The on-campus recruiting and other career resources available at top schools are well worth the money. Let's say you were in a non-finance field but wants to trade emerging market currencies at a BB. Good luck getting an interview for such a role unless you have some sick connections. But if that same person went to a school like booth, he will easily land S&T interviews through on-campus recruiting, company presentations, etc. Getting in is the tough part, and having that access is worth the cost, which is why for career switchers, an MBA is ESSENTIAL.

 
Brady4MVP:
The on-campus recruiting and other career resources available at top schools are well worth the money.
Sure, but you can get a headhunter with the same connections for free, and you can get an MFE and have access to the very same career resources for $70K less.

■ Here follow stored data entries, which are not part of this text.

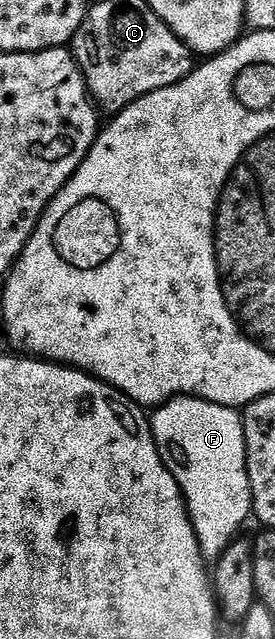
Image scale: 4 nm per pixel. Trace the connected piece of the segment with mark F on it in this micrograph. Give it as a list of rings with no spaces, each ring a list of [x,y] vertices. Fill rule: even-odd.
[[[195,395],[175,396],[153,413],[152,427],[160,458],[186,499],[202,556],[207,562],[216,562],[243,531],[242,523],[251,519],[254,506],[239,409],[199,400]]]

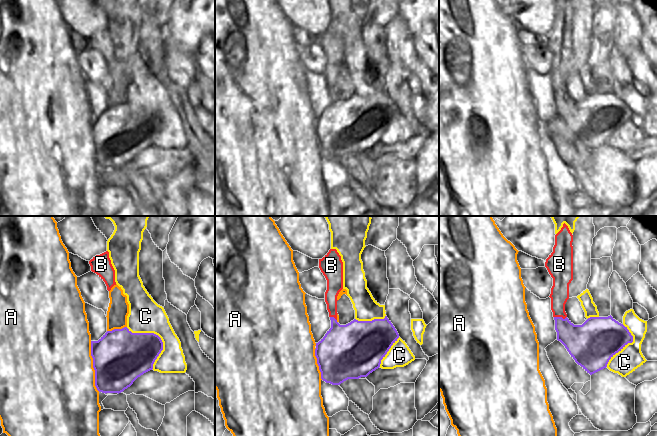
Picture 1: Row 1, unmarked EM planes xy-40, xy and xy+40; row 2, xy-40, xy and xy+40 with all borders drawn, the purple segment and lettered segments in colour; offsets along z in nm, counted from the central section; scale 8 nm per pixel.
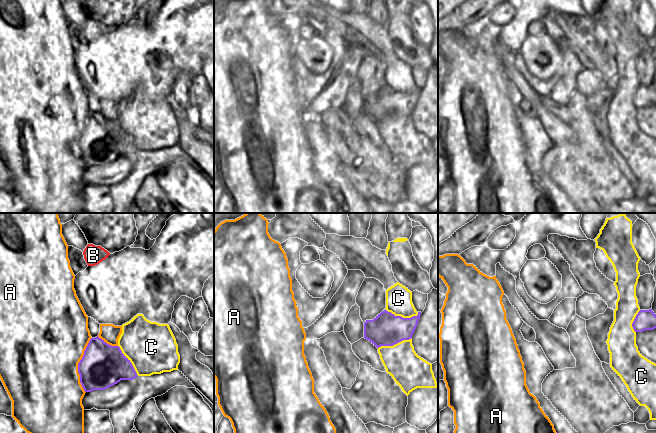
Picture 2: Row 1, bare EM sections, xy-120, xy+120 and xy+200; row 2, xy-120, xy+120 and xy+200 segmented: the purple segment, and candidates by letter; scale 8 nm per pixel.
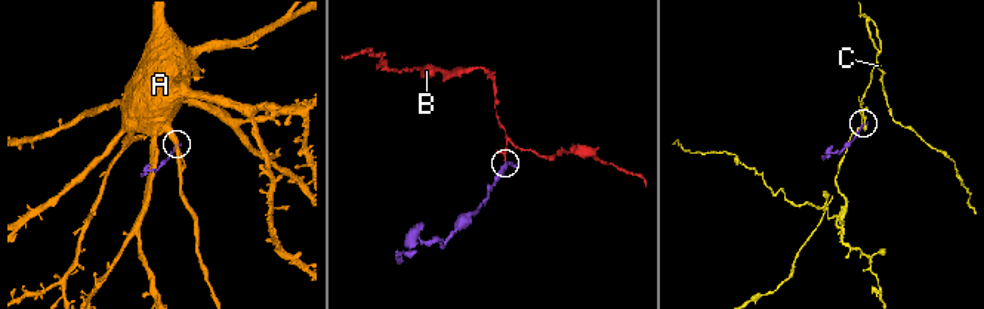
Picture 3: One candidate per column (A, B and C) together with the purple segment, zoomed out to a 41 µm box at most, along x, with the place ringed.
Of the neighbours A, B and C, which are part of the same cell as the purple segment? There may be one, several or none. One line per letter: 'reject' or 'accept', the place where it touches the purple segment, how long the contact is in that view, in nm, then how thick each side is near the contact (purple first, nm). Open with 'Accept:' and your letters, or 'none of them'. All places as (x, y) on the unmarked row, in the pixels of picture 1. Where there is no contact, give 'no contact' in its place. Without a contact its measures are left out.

Let's say you were in a non-finance field but wants to trade emerging market currencies at a BB. Good luck getting an interview for such a role unless you have some sick connections.
Or a few years of relevant experience and a headhunter. Or an MFE.
But if that same person went to a school like booth, he will easily land S&T interviews through on-campus recruiting, company presentations, etc. Getting in is the tough part, and having that access is worth the cost, which is why for career switchers, an MBA is ESSENTIAL.
Haha, hardly. Perhaps a graduate degree, but I really do think that a Financial Mathematics or Financial Engineering degree from a good school is a much better value. You get the same S&T recruiting opportunities while paying 40% of the tuition. The catch is that you need to get three math and CS courses out of the way. This can be done at any four-year school. Chicago will honor just about any state school and even a number of four-year community colleges.
 

yes this was a good old post...i think brotherbear basically covered it and actually i followed one of the paths he mentioned...was an ops guy, then an analyst at an old-school bank prop desk, they eventually let me trade, and then I got hired as a PM at a hedge fund. The bank prop model was great because there was much less pressure to put up percent returns without real investors so places were much quicker to give younger people a shot to trade and build something that at least resembled a track record. At a hedge fund it is much much harder to get balance sheet...nobody wants to tell an investor that some 28 year old kid with no real experience is rmanaging their money.